Le 10 décembre, le monde célèbre les droits humains. Reconnus internationalement, ces droits sont aussi très critiqués. Interview avec Xavier Dupré de Boulois,professeur de droit à l’Université Paris 1 Panthéon-Sorbonne.
Le 10 décembre, c’est l’anniversaire de l’adoption de la Déclaration universelle des droits de l’Homme par les Etats membres des Nations unies, en 1948.
Cette date a donc été choisie pour commémorer les droits humains chaque année. Et elle est l’occasion de réfléchir à ces principes posés comme universels, au sortir de la Seconde Guerre mondiale.
Xavier Dupré de Boulois : Il y a une remise en cause, pas des droits de l'homme en eux-mêmes, parce qu'il n'y a plus beaucoup d'Etats aujourd'hui qui nient les droits de l'homme.
Mais disons qu'ils défendent les droits de l'homme à leur sauce.
Il est toutefois vrai qu’il y a une remise en cause des droits de l'homme dans le champ intellectuel, avec des critiques d'origines assez diverses.
Il y a une critique qui vient des religions hostiles aux droits de l'homme – non pas en général, mais à certains d'entre eux, et notamment tous ceux qui marquent l'émancipation de l'individu dans la famille.

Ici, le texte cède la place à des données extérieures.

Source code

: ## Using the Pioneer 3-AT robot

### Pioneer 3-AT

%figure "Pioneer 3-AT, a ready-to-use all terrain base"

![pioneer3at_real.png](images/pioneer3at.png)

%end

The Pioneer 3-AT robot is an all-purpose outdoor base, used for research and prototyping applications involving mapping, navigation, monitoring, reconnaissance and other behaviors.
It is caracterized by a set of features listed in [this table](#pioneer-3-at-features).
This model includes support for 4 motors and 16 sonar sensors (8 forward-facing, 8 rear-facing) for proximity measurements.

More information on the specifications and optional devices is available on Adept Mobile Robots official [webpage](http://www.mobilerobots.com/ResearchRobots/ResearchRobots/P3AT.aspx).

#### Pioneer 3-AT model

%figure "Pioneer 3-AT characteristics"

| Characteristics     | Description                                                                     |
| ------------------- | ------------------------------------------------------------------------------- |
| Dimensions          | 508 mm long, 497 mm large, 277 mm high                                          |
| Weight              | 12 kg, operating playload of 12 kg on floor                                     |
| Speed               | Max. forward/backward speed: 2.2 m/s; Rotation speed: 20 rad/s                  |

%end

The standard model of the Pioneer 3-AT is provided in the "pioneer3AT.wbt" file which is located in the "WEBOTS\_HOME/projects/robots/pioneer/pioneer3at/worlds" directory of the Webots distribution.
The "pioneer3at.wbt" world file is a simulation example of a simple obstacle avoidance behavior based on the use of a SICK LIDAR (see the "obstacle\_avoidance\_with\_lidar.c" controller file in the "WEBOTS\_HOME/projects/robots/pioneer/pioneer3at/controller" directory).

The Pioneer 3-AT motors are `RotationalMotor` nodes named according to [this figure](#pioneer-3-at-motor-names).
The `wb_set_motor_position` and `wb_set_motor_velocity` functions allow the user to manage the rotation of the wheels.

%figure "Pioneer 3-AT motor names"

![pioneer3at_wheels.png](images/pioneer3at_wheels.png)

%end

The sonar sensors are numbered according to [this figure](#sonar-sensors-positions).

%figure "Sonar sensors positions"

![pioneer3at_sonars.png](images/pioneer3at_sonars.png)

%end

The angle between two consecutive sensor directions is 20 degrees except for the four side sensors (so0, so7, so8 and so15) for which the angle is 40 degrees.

Vous avez un deuxième discours qui, lui, repose plutôt sur la réfutation de l'universalisme des droits de l'homme, qui part du constat qu'effectivement ces droits ont été consacrés en Occident. Que c'est une conception occidentale qui n'a pas empêché le colonialisme.

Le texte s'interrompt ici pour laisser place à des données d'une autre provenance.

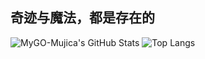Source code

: ## 奇迹与魔法，都是存在的

![MyGO-Mujica's GitHub Stats](https://github-readme-stats.vercel.app/api?username=MyGO-Mujica)
![Top Langs](https://github-readme-stats.vercel.app/api/top-langs/?username=MyGO-Mujica&layout=compact)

C'est une conception qui est très largement théorisée en Chine. Et c'est aussi un discours qu'on retrouve en Afrique, effectivement, où [certains critiquent] cette conception occidentale qui était une conception de domination. Ça, c'est la seconde critique.
La troisième, ça reste la critique socialiste qui dénonce surtout la valorisation des droits sociétaux aux dépens des droits sociaux.
Il y a également une quatrième critique dans le champ intellectuel qui provient de certains courants de l'écologie politique qui ont stigmatisé une conception de l'homme dans la société qui aurait justifié la primauté de l'homme sur la nature.
Cependant, il y a beaucoup de nuances dans ces discours-là et, à ma connaissance, aujourd'hui, il n'y a plus aucun État qui nie l'existence des droits de l'homme. Y compris des états du type de l'Arabie Saoudite, ou de la Chine.
C’est-à-dire que des États qui sont quand même des États fondamentalement autoritaires se prévalent d'une conception des droits de l'homme, mais qui s'inscrit en rupture avec celle qui est censée venir d'Occident.
DW : Pourtant, dans la pratique, les violations de ces principes sont monnaie courante, y compris dans les démocraties occidentales d'ailleurs.
Oui, bien sûr. C'est vrai que les droits de l'homme restent un combat.
Et effectivement, malgré les grandes proclamations, les pays occidentaux ont aussi encore leur part de zones d'ombre en la matière, surtout vers les marges : concernant la situation des migrants, mais aussi la situation des détenus.
Donc non, on n'est pas arrivé au bout d'un processus ni de ce vers quoi on veut tendre.
Bien sûr, chacun a sa part de difficultés en la matière.